## Work instruction:
Reproduce all entries below verbatim. Skip the pictures.
★ ★ ★ ★ ★
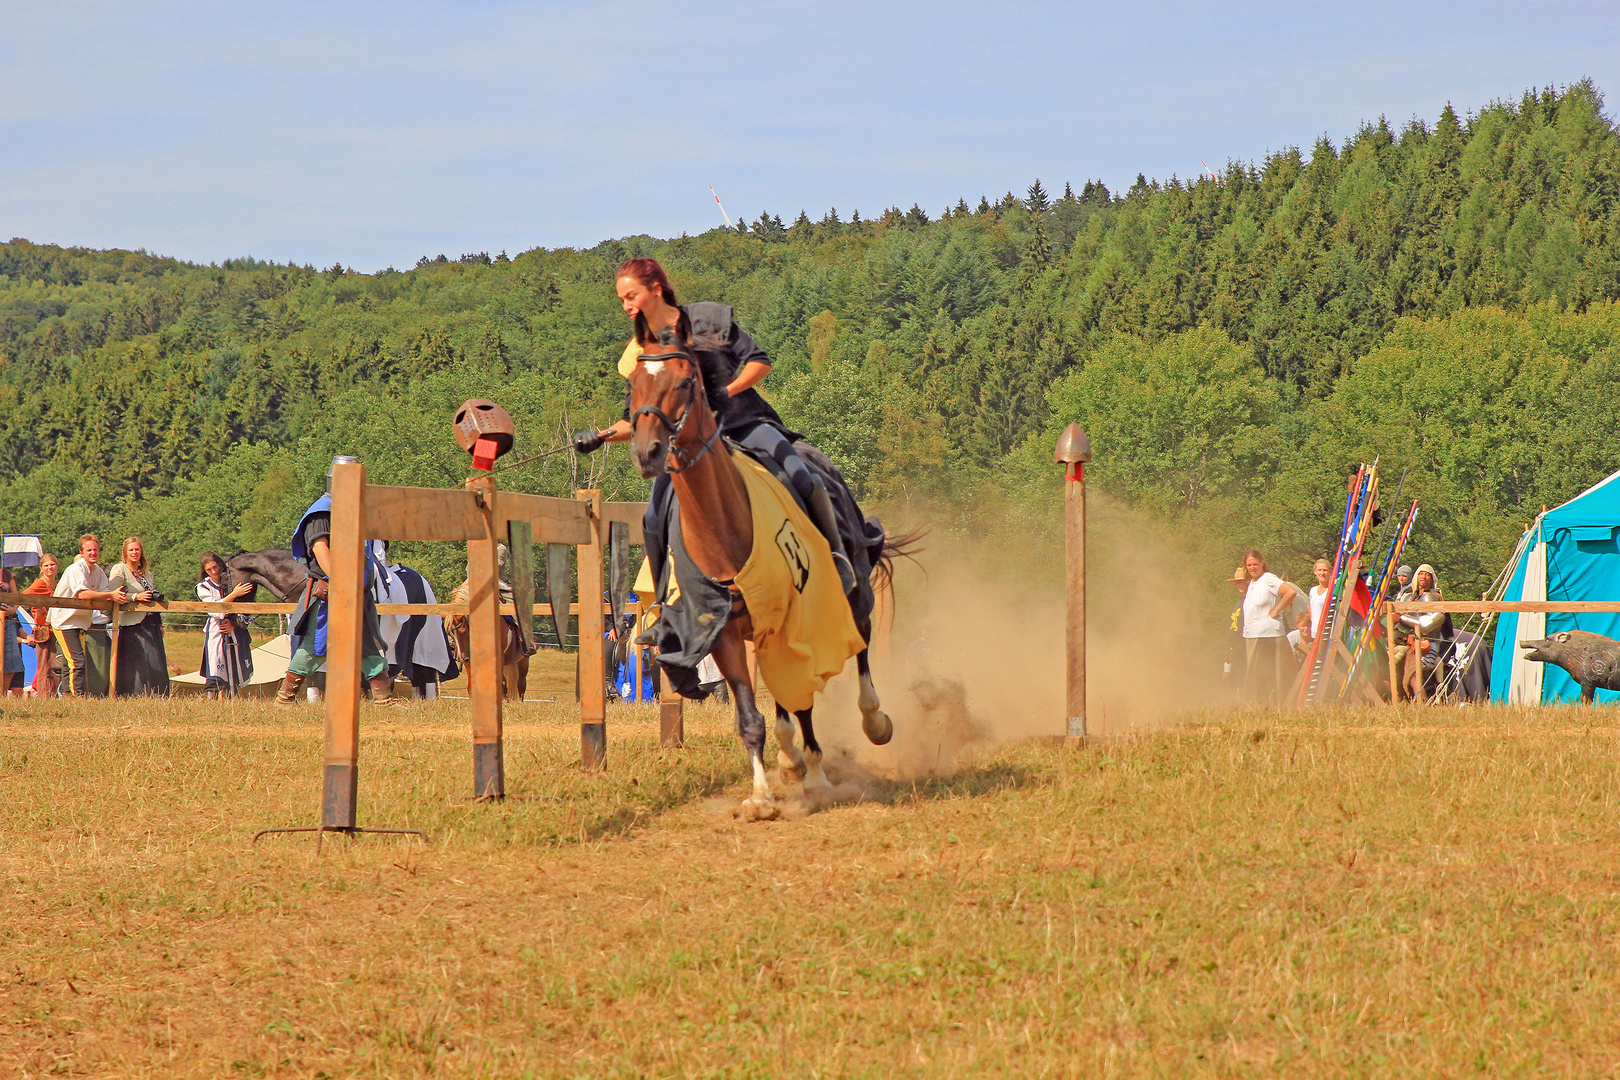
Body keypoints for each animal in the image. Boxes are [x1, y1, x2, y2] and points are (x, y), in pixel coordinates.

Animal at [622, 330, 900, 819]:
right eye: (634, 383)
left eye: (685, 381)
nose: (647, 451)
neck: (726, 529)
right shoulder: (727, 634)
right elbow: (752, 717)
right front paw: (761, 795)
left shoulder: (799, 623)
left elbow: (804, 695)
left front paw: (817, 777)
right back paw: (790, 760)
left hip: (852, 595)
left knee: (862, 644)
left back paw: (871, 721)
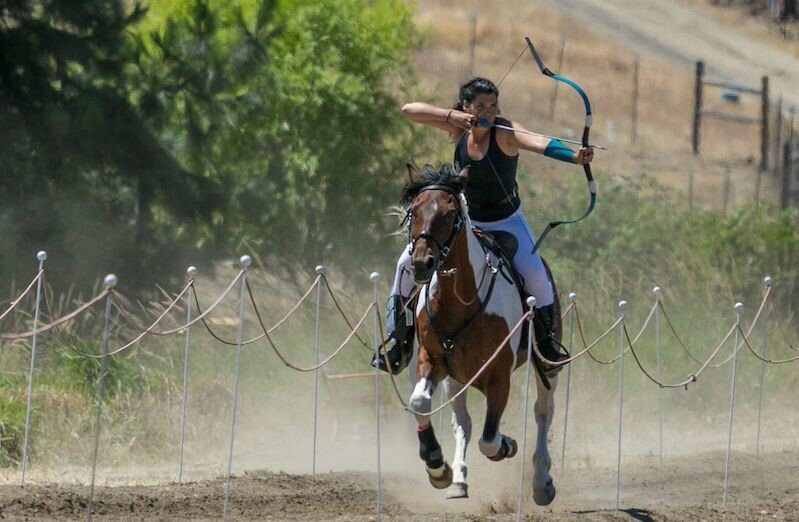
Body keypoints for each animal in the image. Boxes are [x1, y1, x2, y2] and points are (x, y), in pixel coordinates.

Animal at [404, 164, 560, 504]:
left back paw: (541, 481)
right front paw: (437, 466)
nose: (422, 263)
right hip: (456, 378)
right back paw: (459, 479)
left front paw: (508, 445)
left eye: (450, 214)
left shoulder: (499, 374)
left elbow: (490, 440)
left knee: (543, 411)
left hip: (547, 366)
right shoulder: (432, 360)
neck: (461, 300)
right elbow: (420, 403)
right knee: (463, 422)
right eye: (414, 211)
★ ★ ★ ★ ★
## Task output:
Body keypoints for each animal in the image. Boxes are [x1, y1, x2, y2] and points are (x, y), in pixel coordinates.

Animal at [622, 330, 900, 819]:
right eye: (634, 383)
left eye: (685, 381)
nose: (647, 451)
neck: (726, 529)
right shoulder: (727, 634)
right elbow: (752, 717)
right front paw: (761, 795)
left shoulder: (799, 623)
left elbow: (804, 695)
left front paw: (817, 777)
right back paw: (790, 760)
left hip: (852, 595)
left knee: (862, 644)
left back paw: (871, 721)
Body keypoints for each animal in the image. Boxes are [x1, y1, x2, y2] and points are (x, y), in pixel coordinates.

Animal at [404, 164, 560, 504]:
left back paw: (541, 481)
right front paw: (437, 466)
nose: (422, 263)
right hip: (456, 378)
right back paw: (459, 479)
left front paw: (508, 445)
left eye: (450, 214)
left shoulder: (499, 374)
left elbow: (490, 440)
left knee: (543, 411)
left hip: (547, 366)
right shoulder: (432, 360)
neck: (461, 300)
right elbow: (420, 403)
right knee: (463, 422)
right eye: (414, 211)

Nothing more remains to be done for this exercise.